بخشی از مقاله (انگلیسی)
Bitcoin is one of the best-known cryptocurrencies, which captivated researchers with its innovative blockchain structure. Examinations of this public blockchain resulted in many proposals for improvement in terms of anonymity and privacy. Generally used methods for improvement include mixing protocols, ring signatures, zero-knowledge proofs, homomorphic commitments, and off-chain storage systems. To the best of our knowledge, in the literature, there is no study examining Bitcoin in terms of differential privacy, which is a privacy notion coming up with some mechanisms that enable running useful statistical queries without identifying any personal information. In this paper, we provide a theoretical examination of differential privacy in Bitcoin. Our motivation arises from the idea that the Bitcoin public blockchain structure can benefit from differential privacy mechanisms for improved privacy, both making anonymization and privacy breaches by direct queries impossible, and preserving the checkability of the integrity of the blockchain. We first examine the current Bitcoin implementation for four query functions using the differential privacy formulation. Then, we present the feasibility of the utilization of two differential privacy mechanisms in Bitcoin; the noise addition to the transaction amounts and the user graph perturbation. We show that these mechanisms decrease the fraction of the cases violating differential privacy, therefore they can be used for improving anonymity and privacy in Bitcoin. Moreover, we showcase the noise addition to transaction amounts by using IBM Differential Privacy Library. We compare four differential privacy mechanisms for varying privacy parameter values and determine the feasible mechanisms and the parameters.

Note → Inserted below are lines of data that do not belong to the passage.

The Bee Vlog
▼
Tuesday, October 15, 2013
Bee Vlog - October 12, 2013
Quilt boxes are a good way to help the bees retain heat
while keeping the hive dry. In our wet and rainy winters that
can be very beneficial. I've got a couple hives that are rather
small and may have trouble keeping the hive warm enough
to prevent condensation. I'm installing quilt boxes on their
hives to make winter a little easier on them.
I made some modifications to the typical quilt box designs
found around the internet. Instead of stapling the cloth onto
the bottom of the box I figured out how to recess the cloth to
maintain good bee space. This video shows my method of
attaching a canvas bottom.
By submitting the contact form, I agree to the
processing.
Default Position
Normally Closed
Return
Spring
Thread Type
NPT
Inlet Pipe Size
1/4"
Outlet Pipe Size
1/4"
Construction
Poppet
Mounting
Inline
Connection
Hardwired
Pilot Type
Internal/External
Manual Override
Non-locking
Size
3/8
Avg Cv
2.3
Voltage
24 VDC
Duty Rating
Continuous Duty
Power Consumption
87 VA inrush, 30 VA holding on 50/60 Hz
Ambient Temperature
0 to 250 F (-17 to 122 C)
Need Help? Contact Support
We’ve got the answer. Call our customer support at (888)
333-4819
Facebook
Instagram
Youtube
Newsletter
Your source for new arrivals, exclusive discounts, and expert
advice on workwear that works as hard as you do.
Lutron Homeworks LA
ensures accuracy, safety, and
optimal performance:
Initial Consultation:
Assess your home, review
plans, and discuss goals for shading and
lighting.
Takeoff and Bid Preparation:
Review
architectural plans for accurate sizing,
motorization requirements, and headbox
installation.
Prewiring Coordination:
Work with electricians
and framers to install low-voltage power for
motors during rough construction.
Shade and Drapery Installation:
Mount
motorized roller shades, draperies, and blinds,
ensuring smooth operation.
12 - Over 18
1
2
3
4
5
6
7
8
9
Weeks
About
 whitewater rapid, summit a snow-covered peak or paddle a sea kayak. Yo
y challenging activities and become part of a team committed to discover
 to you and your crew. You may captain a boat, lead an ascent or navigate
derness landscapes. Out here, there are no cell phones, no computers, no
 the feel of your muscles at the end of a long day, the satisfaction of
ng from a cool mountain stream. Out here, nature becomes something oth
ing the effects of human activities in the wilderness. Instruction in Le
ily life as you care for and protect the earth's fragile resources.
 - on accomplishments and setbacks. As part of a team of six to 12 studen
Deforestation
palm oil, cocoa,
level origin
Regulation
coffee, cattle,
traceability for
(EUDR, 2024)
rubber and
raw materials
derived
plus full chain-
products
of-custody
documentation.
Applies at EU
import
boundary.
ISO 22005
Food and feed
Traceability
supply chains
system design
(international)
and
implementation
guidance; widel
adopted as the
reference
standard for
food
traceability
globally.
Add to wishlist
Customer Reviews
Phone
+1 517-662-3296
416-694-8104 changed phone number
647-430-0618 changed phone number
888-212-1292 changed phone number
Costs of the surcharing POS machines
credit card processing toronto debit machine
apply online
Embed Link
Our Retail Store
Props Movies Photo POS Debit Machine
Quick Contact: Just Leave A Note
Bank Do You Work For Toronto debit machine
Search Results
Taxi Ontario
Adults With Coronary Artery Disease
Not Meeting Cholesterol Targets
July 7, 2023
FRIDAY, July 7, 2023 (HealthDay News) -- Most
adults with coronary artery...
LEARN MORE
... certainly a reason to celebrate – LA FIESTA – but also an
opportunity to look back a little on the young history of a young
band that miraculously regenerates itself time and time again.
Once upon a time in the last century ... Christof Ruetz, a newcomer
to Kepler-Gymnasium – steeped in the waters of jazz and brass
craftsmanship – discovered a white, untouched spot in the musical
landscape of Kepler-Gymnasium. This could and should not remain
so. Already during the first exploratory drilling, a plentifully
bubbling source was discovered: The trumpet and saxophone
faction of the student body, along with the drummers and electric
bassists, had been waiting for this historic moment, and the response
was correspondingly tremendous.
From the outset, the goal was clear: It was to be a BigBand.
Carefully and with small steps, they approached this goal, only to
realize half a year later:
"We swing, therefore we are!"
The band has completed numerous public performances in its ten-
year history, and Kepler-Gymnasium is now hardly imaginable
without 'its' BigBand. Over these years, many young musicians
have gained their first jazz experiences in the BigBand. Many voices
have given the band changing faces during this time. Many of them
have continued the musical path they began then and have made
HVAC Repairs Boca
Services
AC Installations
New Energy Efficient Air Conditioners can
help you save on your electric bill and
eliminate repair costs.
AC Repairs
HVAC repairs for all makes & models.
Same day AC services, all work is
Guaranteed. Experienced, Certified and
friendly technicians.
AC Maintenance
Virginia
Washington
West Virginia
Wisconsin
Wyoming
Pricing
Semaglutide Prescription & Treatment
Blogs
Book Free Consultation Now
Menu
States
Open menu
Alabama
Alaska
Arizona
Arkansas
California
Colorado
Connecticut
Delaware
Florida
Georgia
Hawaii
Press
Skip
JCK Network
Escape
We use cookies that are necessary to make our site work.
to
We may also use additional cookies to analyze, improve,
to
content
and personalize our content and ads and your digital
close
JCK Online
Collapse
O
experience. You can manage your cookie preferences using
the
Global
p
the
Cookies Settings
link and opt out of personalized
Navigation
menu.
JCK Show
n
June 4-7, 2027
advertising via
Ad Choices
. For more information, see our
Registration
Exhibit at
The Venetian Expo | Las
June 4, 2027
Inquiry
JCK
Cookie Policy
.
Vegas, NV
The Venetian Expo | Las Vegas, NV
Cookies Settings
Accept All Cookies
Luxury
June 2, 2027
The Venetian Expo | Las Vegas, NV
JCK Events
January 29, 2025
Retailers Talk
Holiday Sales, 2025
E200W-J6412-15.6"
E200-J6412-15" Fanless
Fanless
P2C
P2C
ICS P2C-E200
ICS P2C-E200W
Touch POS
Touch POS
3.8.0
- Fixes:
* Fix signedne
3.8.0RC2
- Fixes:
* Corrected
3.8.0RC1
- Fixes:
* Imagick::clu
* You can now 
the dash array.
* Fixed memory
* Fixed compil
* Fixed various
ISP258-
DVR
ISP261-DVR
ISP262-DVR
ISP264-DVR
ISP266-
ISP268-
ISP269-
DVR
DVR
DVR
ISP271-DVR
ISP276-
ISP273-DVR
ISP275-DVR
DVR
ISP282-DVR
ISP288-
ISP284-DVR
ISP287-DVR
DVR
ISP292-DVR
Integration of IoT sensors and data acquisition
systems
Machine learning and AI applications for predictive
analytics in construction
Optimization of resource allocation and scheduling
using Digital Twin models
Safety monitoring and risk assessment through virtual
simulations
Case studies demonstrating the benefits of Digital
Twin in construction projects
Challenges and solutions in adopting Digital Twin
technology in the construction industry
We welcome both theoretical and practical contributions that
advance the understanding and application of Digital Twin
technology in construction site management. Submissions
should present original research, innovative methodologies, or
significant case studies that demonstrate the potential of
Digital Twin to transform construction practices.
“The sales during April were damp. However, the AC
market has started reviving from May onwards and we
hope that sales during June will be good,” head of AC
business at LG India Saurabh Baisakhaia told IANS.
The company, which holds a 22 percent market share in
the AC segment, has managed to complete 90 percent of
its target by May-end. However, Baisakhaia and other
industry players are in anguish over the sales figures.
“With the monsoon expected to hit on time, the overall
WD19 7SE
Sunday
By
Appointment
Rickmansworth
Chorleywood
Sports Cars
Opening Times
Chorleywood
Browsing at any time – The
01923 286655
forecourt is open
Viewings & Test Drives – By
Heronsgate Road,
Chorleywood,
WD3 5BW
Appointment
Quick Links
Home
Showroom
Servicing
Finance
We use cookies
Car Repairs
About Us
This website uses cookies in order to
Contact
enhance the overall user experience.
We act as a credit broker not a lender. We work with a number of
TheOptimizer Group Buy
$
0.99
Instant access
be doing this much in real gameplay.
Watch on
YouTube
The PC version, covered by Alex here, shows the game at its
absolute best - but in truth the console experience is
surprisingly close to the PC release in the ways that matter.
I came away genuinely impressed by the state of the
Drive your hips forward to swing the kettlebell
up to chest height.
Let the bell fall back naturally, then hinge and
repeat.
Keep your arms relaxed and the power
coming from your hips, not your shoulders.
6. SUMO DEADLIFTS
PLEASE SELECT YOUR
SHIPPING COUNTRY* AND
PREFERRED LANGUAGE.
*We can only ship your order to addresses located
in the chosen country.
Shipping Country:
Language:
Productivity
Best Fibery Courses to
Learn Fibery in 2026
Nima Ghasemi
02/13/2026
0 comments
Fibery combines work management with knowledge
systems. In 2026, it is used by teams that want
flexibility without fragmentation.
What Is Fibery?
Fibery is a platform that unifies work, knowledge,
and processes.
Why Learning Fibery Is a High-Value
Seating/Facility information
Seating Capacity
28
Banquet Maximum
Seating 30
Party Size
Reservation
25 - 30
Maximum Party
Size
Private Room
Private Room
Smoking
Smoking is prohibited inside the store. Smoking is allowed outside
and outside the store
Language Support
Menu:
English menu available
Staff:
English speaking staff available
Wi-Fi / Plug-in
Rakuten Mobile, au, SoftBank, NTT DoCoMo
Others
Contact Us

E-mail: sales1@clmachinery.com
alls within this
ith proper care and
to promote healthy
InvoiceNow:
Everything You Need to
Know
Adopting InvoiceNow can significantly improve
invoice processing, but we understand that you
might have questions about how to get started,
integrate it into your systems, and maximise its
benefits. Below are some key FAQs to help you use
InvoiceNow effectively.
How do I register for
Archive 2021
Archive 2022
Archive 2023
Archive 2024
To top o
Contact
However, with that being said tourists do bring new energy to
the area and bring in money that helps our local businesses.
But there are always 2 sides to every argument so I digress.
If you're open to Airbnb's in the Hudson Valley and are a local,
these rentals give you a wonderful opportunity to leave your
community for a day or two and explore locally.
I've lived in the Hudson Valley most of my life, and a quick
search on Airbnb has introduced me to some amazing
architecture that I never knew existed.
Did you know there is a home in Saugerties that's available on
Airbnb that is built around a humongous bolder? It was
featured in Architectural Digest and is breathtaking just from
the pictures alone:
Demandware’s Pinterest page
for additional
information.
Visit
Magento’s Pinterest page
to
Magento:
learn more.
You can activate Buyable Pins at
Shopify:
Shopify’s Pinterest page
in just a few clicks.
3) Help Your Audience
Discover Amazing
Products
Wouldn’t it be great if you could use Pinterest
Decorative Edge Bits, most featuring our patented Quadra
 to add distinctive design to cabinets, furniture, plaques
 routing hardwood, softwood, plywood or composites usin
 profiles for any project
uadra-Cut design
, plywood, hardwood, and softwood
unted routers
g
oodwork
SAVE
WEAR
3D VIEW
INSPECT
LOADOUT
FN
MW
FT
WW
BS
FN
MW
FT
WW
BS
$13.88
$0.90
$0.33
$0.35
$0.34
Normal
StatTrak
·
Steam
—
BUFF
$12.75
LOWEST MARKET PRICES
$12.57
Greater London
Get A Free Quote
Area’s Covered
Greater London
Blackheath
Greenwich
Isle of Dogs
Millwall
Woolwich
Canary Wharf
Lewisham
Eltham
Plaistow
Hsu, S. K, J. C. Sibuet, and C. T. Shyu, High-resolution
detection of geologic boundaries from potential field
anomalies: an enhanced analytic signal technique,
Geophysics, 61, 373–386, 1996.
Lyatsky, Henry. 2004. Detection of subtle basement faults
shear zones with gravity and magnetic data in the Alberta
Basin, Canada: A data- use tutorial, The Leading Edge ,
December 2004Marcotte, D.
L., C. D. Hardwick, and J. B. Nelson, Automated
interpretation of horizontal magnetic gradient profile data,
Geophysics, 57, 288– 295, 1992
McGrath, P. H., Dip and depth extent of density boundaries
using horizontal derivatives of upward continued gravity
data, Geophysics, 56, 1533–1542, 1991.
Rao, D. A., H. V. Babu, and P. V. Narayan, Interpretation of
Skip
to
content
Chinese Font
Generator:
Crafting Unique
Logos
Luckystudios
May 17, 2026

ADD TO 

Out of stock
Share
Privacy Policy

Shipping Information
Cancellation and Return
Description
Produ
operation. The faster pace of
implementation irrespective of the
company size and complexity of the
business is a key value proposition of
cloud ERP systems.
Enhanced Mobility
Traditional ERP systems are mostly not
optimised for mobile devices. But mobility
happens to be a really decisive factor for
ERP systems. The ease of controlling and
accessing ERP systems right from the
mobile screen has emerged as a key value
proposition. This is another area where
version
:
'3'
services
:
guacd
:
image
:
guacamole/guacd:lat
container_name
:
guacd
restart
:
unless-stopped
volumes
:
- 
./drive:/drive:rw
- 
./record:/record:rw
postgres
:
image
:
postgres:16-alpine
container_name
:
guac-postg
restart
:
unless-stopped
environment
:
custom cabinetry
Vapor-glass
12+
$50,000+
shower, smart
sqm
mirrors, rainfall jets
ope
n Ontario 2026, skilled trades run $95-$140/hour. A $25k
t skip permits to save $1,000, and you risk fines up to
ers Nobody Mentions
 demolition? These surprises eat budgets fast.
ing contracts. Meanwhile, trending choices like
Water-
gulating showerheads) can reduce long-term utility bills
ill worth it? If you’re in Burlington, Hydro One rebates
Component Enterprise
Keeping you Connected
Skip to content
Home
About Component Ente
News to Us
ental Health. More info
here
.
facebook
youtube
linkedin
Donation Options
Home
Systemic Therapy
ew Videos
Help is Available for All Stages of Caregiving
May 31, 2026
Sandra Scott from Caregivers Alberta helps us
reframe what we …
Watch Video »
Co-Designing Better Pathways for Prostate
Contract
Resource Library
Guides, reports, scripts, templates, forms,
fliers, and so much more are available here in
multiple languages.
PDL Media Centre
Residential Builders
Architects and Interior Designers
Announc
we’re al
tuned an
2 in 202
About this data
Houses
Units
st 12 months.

Bitcoin and its blockchain structure proposed in 2008  caused a new era to be opened in digital cash systems with the concept of proof of work and conversion of mining power into money. Since then, although, many blockchain-based digital currencies came out, Bitcoin still remains at the top of the market with $1,171,005,836,167 market capitalization  as of November 2021. Since Bitcoin has a public blockchain and transactions are explicitly visible, activities of the users can be tracked and linked, and the user identities can be revealed by linking one of the transactions to off-network information as surveyed in  and . For instance, with the knowledge that someone shopped online for 0.000381 BTC from a well-known e-commerce site, Bitcoin addresses that made a 0.000381 BTC valued shopping can be found by querying the Bitcoin address of the site and the transaction amounts equal to 0.000381 from the blockchain. Consequently, room for research came up for anonymity and privacy improvement in Bitcoin, and many academic papers have been published –. In these studies, generally used methods for anonymity and privacy improvement include mixing protocols, ring signatures, zero-knowledge proof, homomorphic commitments, and off-chain storage systems. Some of these studies are implemented, for example, Monero  using ring signatures, and Zcash  using zero-knowledge proofs are two of the prominent cryptocurrencies.
In this study, we present an examination of Bitcoin in terms of differential privacy. Our motivation arises from the fact that differential privacy approaches can be used for improving the privacy of the public Bitcoin blockchain. The differential privacy methods offer the prevention of anonymization and privacy breaches by direct queries and the preservation of checkability of the integrity of the blockchain. We first examine the current Bitcoin implementation using the differential privacy formulation. Then, we examine the application of noise addition to transaction amounts and user graph perturbation as differential privacy mechanisms. Furthermore, we demonstrate an empirical study for practical utilization of the noise addition approach and compare four differential privacy mechanisms according to mean absolute error for varying ε and δ values. In addition, we introduce a new metric called mean ranking offset and use it for the comparison, as well. In Section VII, we summarize our observations. It is observed that the noise addition and the graph perturbation mechanisms decrease the fraction of the cases violating differential privacy, therefore they can be used for improving anonymity and privacy in Bitcoin. The noise addition method decreases the fraction of the cases violating differential privacy by half for the three query functions, whereas the graph perturbation method decreases the fraction of the cases violating differential privacy by half for all of the four query functions considered.